Search online for “character traits qualities games Christian” for other ideas.


13

Briefly describe how practicing a Christian lifestyle can affect your approach to bullying.



14

Create a small poster illustrating the importance of bully prevention by including an action beginning with “I can” or “I will.” Post this in a high traffic area.


The idea is to work as a group to create visuals that help one “plant in their hearts” other options rather than bullying or being a victim.

Examples:


15

Role-play or discuss scenarios where you could use at least two of the following strategies to confront bullying:


15a

Seek out and surround yourself with true friends



15b

Maintain self-control



15c

Ignore the bully



15d

Avoid the bully



15e

Do not show any reaction to the bullying



15f

Be confident about yourself



15g

Seek out an adult to help you change the bullying situation


This is an open question designed to engage Pathfinders to develop scenarios involving terminology learned from earlier questions.
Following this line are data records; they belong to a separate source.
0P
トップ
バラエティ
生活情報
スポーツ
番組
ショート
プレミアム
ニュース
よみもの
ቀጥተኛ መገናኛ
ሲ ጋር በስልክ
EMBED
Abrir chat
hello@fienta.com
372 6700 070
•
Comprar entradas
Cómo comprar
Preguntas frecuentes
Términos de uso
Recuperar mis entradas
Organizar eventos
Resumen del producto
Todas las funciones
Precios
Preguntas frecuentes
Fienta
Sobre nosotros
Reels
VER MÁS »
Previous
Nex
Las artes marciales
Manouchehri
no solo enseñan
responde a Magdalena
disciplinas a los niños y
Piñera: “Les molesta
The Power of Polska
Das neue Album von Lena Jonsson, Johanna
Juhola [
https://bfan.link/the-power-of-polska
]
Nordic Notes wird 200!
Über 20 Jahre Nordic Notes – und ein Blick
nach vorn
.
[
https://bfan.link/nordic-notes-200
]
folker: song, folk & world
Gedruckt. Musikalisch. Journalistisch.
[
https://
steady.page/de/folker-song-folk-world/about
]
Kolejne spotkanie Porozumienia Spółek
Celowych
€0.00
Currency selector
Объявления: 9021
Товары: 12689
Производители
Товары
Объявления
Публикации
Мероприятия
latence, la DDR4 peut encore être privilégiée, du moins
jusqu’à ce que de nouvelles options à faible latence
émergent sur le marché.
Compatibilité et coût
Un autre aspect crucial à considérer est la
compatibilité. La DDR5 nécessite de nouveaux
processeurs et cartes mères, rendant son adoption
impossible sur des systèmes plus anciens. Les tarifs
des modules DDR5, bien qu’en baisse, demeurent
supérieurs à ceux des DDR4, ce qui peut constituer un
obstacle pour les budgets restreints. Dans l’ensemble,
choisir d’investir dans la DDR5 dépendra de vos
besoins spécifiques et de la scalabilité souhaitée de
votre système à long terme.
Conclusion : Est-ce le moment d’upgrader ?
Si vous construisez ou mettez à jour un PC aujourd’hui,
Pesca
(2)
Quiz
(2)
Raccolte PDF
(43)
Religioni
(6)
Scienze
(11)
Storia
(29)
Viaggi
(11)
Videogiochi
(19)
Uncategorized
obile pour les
They should be made aware that there are limitations to several of these options, and that the goal is to end bullying for everyone!



16

As a group, strategize how to successfully follow bully prevention rules in each of the following situations:



16a

If you are the victim and feel bullied, yet are afraid if you tell adults, you will not be heard.



16b

If you are the bystander who sees bullying happening to a friend, but the friend is unable or unwilling to report to an adult by themselves.



16c

If you are the bystander who sees bullying happening, but both the bully and the victim are your good friends.


These questions are easier if the earlier parts of the honor have been discussed and internalized over time. Practice thinking through scenarios so that when real life situations occur, a positive outcome is more likely!

Instructors should NOT give away easy answers, but rather refer them back to principles they have already learned.



17

Do one of the following bully prevention activities individually or as a group:



17a

Create a strategy outlining four ways in which you can help become a part of the solution to verbal, physical, or prejudicial bullying. Briefly outline your approach and be prepared to share with the group.



17b

With adults, develop a policy for your group designed to address bullying. Brainstorm what guidelines should be included. Commit to supporting this policy within your sphere of influence (home, church, club, Sabbath school group, etc.).